I’ve seen as many arguments as I can imagine—a fetus is just a clump of cells, or a baby is not a human (or even alive) until certain levels of brain activity and viability are achieved, but is this true? When does real life begin?
The idea that certain parts must develop (even to the point of extremes) that an embryo is not really a baby, alive, or even human yet is in error. A body is not made of parts like a car, but grows from within. In fact, an embryo has the code, yet has has no parts. Those are arbitrary demarcations for our understanding only. But a baby isn’t made of parts. That’s not the nature of any organism—only our scientific way of looking at them. There is a big difference between assemblage and growth. We are the same creature as the zygote, in a different phase of replication. The code is the creature that links it to consciousness.
Neurons are not parts. Cells are not parts.

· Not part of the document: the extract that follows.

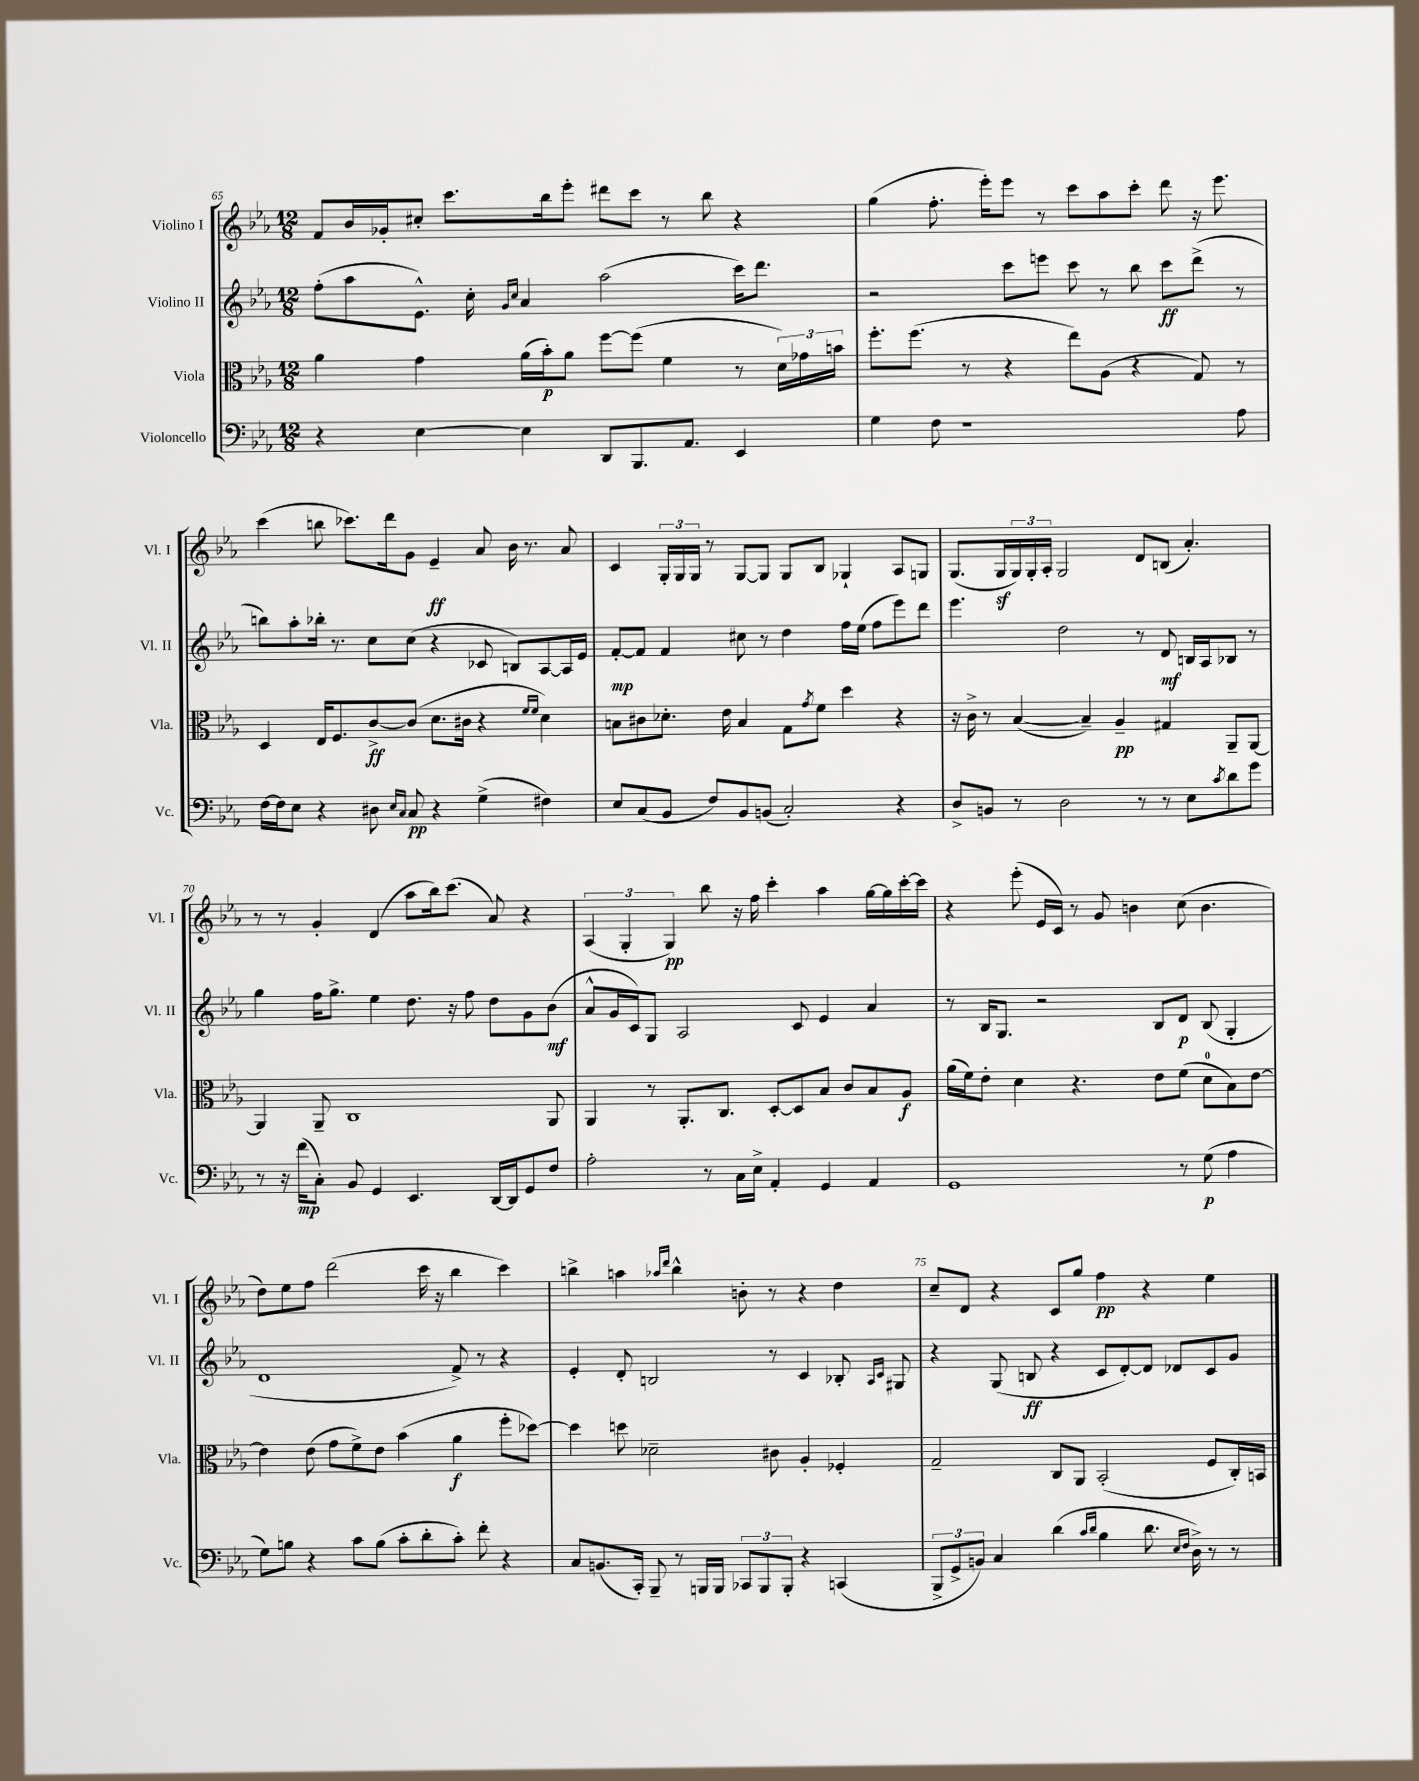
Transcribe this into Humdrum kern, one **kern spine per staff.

They are the inner structure created through self similarity, or cell division. You could easily say the fully grown human is still the original zygote. It is the same entity and code, just with more inner structure, more complexity. The human being is still the zygote. And the multiple cells are the inner differentiation of the original entity. We are the exact same original throughout. We were not assembled by bringing parts together. We are the original entity.
Life begins before conception and therefore, during conception and after it. It is a process, a continuum.
Abortion arguments on both sides are based on the assumptions that life begins through biology, but idealism clearly shows that biology begins with life—that we are not the emergence consciousness but “in-consciousness”. We are a process of replication where birth and death may seem like points on a page, but really contains the entire book.
The whole abortion argument is based on the physicalist paradigm, which is false—that consciousness is an emergent property of matter, though it is the other way around. It seems there are 2 camps on this issue and herein lies the real argument—taking responsibility for your actions or not—and the arguments are built from both sides on this responsibility.